While it is fetching attractive prices currently at Rs. 700 per kg this week compared to Rs. 450 per kg in January 2021, the sector is facing many challenges.
For example, the leaf disease Pestalotiopsis which causes the leaf to fall has ravaged 40,000 hectares of rubber this year, up from 20,000 hectares in 2020 and 10,000 hectares in 2019 when the fungus first emerged.
Industry officials say the authorities have failed to address this issue and additionally the unavailability of fertiliser is aggravating the problem and posing long term repercussions. There is no chemical to spray the trees against this fungus. The few chemicals that are available in the market are costly; one chemical which cost Rs. 6,000 earlier is now trading at Rs. 13,600.
Yields are also low at less than 1,200 kg per hectare, compared to over 2,000 kg in countries like Malaysia.
Rubber prices have gone up to their highest level in Sri Lanka, a boon to growers largely due to rising demand in the global market and a shortage of supply in Sri Lanka. The COVID-19 pandemic has led to an exponential rise in rubber products particularly for medical rubber gloves for example, with companies like Dipped Products, one of the world’s biggest producers of medical gloves, doing well in the past two years.
On the negative side, due to the high prices, smallholders are resorting to over-tapping which has long term implications.
According to official data, Sri Lanka’s rubber production in 2020 was 78,206 metric tonnes (MT), while production in 2021 would touch these levels or be lower. Production has been coming down rapidly over the years, from 135,000 MT five years ago.
Sri Lanka is also one of the leading crepe rubber-producing countries in the world but its production is woefully inadequate to meet the demand of rubber-products manufacturers and has resulted in imports of rubber to meet the demand. Imports have also been affected by the shortage of dollars in the market, while rising shipping costs have exacerbated these issues.
Another positive, according to official data, is that Sri Lanka has a 30 per cent share of the global solid tyre market and more than 10 internationally renowned companies manufacture and export products under international brand names.
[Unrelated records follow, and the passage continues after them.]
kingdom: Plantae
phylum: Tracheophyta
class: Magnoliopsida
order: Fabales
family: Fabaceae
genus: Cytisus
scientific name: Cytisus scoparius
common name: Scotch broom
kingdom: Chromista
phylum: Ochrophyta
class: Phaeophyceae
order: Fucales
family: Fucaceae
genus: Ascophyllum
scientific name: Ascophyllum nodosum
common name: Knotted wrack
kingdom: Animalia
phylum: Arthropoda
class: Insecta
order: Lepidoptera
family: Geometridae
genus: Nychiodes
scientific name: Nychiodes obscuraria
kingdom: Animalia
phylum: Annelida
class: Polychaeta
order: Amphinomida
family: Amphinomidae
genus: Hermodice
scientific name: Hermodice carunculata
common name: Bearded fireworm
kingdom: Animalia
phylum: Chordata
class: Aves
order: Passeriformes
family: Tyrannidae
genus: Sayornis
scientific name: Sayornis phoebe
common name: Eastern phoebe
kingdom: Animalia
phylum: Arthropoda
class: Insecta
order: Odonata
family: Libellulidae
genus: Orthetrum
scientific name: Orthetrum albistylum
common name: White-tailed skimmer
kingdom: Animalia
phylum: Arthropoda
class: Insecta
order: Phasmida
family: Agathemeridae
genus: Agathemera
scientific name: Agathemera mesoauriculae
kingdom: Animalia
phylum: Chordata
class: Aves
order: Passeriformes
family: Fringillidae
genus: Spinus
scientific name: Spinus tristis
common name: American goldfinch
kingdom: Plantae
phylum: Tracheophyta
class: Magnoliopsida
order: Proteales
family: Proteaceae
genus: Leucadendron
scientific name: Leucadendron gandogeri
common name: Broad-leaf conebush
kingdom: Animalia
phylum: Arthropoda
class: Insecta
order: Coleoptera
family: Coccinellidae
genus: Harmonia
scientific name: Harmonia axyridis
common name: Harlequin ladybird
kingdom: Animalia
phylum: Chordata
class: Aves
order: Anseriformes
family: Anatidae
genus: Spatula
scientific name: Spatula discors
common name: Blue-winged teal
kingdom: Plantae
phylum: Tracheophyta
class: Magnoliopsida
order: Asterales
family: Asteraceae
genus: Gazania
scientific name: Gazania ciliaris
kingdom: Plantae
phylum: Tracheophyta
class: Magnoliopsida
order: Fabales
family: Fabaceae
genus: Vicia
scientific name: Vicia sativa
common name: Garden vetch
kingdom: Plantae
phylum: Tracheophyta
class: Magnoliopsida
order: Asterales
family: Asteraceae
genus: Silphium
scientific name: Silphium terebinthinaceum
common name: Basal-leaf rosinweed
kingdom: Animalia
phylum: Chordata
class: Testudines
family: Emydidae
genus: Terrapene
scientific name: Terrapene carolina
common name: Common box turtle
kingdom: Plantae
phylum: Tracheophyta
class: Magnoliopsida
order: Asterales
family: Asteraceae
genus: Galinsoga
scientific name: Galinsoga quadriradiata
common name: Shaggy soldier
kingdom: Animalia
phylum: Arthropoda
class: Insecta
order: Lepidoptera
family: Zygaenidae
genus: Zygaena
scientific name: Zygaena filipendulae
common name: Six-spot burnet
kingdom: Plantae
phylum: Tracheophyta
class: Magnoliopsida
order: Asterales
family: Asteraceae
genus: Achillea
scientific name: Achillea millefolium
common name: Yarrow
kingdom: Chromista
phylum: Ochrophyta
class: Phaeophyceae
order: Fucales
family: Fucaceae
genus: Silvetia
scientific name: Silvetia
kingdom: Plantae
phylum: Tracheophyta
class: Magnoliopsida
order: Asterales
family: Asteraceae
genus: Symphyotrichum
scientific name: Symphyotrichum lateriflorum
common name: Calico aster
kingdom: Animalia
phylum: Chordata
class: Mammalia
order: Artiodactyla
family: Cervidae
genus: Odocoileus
Data show that there are more than 100 rubber and rubber-based export companies in Sri Lanka and about 50,000 workers are employed in these firms, while the rubber industry – as a whole – provides livelihoods to about 300,000 people via direct and indirect jobs.
Experts have persistently pointed out the weaknesses in the rubber bureaucracy and its inability to help the growth of the sector. Sri Lanka was once in fourth place in the world as a natural rubber producer in the late 1960s but has since then dropped to 12th position behind countries like Vietnam, Cambodia and Myanmar which developed the sector, long after Sri Lanka.
Ironically, according to Dr. L.M.K. Tillekeratne, former Executive Director, Rubber Research Institute, the rubber industry in Cambodia and Myanmar was developed with expert assistance given by Sri Lankan scientists.
“With that technical support, they were able to increase their rubber production three to four fold within a matter of six years. During this period, the productivity of rubber lands in Sri Lanka dropped to 829 kg/Ha/Yr from 1300 Kg/Ha/Yr produced a few years ago,” he said.
The 2022 budget restricts the import of rubber-based products and encourages the reduction of raw rubber exports – to provide this rubber to local industries, which are faced with a shortage of raw material. Whether this would work in increasing rubber-based exports remains to be seen.
As I sipped the second mug of tea brought by Kussi Amma Sera and scanned the ‘depressing’ headlines of the morning newspapers which were about queues, shortages and crises, I wondered whether 2022 would also be a year of ‘depressing’ headlines and mounting crises!